+++ READING TEXT +++

February is when Texas wildflowers truly wake up, and the first blooms are some of the most welcome of the year. In the Hill Country and central Texas, the small native Mexican plum opens a cloud of fragrant white blossoms on still-bare branches, often the very first flowering tree of the season, and the Texas redbud begins studding its dark twigs with rose-pink before any leaves appear. The signature scent of the Hill Country spring arrives as the Texas mountain laurel hangs out its drooping purple flower clusters, famous for a sweet grape-soda fragrance that carries on the warm afternoons.

At ground level the cool-season annuals come into their own. Ten-petal anemone, henbit, Texas dandelion, and the lavender mats of prairie verbena spread across roadsides and prairies, and the first true bluebonnet plants begin sending up their flower stalks in the warm southern counties — a few precocious plants may even show their first blue in the deep south and Hill Country by late February.

Where to see it: drive the Hill Country back roads for redbud and mountain laurel, and watch the limestone neighborhoods of Austin and San Antonio where mountain laurel is widely planted. The LBJ Wildflower Center is stirring back to life, and any South Texas brush-country trail will show the earliest verbena and anemone before the rest of the state has caught up.

+++ DATA PROVIDED +++

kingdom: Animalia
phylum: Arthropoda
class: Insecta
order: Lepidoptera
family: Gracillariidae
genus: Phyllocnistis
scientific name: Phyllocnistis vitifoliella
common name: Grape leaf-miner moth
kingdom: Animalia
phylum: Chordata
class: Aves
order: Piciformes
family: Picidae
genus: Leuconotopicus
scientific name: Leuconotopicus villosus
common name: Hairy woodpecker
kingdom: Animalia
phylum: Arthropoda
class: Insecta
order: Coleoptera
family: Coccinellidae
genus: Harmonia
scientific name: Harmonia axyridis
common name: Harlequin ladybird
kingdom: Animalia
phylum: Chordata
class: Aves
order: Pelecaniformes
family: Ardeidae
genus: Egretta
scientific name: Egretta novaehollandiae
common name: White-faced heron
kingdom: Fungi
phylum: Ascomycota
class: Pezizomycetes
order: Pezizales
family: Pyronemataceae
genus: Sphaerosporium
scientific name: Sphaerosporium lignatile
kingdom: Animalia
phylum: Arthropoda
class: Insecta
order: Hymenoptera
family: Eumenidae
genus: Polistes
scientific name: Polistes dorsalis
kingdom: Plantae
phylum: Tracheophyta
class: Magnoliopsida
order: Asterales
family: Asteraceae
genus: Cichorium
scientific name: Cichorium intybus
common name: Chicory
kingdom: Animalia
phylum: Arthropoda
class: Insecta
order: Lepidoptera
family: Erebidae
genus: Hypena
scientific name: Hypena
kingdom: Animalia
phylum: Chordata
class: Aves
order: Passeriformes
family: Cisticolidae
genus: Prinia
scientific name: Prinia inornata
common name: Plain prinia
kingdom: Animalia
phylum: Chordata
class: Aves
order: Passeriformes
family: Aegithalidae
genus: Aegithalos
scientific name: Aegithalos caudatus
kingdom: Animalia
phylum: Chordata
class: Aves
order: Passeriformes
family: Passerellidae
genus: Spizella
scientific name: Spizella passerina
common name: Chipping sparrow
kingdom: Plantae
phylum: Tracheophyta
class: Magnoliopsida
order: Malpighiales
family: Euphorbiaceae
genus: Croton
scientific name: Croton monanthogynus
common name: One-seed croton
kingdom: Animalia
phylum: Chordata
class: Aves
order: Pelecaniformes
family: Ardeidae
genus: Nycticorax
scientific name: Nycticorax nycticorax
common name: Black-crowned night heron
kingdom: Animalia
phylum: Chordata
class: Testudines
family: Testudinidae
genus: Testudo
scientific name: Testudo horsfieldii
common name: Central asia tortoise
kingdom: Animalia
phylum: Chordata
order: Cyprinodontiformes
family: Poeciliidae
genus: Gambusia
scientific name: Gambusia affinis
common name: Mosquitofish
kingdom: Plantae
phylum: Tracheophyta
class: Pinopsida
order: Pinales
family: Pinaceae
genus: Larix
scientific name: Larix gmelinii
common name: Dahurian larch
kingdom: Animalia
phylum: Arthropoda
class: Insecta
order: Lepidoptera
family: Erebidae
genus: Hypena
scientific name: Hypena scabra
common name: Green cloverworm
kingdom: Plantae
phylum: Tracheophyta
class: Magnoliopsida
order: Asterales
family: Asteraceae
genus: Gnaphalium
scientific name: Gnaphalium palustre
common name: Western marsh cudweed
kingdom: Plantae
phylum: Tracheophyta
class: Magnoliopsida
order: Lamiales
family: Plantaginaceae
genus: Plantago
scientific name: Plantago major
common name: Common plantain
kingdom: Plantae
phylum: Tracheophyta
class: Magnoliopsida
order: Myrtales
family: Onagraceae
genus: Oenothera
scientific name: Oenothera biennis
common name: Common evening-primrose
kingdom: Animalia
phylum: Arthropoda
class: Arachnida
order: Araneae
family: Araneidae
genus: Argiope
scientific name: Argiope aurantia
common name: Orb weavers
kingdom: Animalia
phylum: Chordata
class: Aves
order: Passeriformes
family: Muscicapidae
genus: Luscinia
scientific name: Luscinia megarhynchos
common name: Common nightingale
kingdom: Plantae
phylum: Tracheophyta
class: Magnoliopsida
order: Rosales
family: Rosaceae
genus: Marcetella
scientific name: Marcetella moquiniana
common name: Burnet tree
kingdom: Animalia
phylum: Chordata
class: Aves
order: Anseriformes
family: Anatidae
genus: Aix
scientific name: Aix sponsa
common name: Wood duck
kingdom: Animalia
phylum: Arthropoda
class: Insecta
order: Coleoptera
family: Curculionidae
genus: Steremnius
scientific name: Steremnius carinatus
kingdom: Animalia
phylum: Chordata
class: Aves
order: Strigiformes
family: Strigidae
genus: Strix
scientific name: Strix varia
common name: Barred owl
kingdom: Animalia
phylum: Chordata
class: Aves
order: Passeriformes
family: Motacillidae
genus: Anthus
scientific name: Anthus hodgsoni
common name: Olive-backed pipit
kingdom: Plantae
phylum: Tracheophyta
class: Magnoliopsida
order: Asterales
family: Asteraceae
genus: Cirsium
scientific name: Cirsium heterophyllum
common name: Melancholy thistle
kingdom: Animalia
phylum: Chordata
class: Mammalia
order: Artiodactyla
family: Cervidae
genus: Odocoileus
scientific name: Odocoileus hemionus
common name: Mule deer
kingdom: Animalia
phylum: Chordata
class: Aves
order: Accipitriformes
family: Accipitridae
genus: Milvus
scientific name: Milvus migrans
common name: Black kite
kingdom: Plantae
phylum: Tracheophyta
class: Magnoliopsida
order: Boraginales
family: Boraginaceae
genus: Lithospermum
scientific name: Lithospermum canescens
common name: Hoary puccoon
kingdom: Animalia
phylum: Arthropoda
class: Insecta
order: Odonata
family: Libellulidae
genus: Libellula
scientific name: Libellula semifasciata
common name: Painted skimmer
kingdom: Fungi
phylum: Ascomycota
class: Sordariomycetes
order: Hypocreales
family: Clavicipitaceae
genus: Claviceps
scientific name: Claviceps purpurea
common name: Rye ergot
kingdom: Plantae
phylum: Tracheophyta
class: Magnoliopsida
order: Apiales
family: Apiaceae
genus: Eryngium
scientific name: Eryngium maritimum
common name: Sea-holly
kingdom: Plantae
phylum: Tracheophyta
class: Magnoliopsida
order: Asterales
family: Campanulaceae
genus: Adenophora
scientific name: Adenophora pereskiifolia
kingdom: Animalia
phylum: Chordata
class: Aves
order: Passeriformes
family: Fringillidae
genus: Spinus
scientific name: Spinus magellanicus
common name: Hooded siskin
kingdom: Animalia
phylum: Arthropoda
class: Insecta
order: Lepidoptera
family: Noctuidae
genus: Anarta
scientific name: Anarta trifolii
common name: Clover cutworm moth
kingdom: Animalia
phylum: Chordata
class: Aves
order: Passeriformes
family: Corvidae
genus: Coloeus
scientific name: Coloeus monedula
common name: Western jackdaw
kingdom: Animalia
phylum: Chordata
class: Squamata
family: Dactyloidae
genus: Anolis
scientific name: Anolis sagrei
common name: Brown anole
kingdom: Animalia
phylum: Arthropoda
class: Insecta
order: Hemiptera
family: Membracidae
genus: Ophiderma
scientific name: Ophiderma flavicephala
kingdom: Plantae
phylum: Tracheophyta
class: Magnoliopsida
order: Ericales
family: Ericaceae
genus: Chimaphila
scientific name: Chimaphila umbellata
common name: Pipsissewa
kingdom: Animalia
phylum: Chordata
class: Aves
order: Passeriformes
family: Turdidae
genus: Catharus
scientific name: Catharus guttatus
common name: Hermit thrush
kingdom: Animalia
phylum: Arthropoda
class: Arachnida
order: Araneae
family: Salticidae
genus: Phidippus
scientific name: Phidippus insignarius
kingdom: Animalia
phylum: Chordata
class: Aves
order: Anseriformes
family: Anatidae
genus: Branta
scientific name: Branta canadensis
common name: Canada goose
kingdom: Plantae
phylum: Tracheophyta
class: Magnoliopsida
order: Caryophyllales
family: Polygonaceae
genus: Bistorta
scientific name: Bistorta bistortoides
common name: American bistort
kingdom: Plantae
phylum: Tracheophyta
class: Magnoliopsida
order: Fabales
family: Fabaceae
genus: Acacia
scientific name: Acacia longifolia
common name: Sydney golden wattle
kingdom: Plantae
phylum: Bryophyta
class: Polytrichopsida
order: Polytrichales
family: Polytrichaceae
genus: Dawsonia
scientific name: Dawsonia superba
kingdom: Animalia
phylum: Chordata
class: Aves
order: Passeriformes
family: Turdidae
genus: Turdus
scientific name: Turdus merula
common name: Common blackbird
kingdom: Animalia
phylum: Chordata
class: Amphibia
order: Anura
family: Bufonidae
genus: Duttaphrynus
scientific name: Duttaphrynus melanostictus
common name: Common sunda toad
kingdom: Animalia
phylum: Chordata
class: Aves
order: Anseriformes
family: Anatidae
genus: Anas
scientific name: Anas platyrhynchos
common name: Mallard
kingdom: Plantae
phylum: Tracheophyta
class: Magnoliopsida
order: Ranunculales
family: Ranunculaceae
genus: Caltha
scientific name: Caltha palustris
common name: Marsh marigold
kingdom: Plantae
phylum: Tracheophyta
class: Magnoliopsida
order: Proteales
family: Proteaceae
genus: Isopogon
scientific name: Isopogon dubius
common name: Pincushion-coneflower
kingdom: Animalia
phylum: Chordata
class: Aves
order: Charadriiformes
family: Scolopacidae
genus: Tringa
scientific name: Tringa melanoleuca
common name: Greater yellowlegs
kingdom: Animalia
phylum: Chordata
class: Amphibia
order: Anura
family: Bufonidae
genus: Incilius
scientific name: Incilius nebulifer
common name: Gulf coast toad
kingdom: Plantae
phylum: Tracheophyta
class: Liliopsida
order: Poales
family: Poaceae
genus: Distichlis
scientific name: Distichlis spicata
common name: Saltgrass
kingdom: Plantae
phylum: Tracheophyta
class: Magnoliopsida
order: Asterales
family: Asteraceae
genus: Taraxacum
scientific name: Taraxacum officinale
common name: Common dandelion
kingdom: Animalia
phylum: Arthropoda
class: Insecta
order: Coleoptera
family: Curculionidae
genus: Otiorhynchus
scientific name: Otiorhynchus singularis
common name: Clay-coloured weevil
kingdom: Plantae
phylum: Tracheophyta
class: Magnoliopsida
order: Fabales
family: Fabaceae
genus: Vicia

+++

TASKS TO CARRY OUT —
- a) Copy the entries exactly, starting at their first line and ending with the line that contains "common name: Harlequin ladybird".
- b) Write a continuation of the piece on February wildflowers in Texas, picking up after its final sentence.

SET OF ANSWERS —
- a)
kingdom: Animalia
phylum: Arthropoda
class: Insecta
order: Lepidoptera
family: Gracillariidae
genus: Phyllocnistis
scientific name: Phyllocnistis vitifoliella
common name: Grape leaf-miner moth
kingdom: Animalia
phylum: Chordata
class: Aves
order: Piciformes
family: Picidae
genus: Leuconotopicus
scientific name: Leuconotopicus villosus
common name: Hairy woodpecker
kingdom: Animalia
phylum: Arthropoda
class: Insecta
order: Coleoptera
family: Coccinellidae
genus: Harmonia
scientific name: Harmonia axyridis
common name: Harlequin ladybird

- b)
Get the complete blooms guide

Garden This Month

February is when the Texas garden shifts from planning to planting, though how far you go depends entirely on where you are. This is the classic month to plant seed potatoes across most of the state — the traditional rule of thumb in central Texas is to get them in around mid-February — along with onion transplants, which want to be in the ground now so they bulb before the long days of late spring. Cool-season crops still have a full window: English peas, spinach, carrots, beets, radishes, lettuce, and the cole crops all go in now.

This is also the month to start your warm-season transplants indoors. Sow tomato, pepper, and eggplant seeds now so the seedlings are stout and ready to set out after the last frost in March. Outdoors, finish any dormant pruning before the buds break, top-dress beds with compost, and watch the forecast — February in Texas swings from balmy to hard-freeze in a single front, so keep frost cloth within reach for the tender new plantings and any citrus.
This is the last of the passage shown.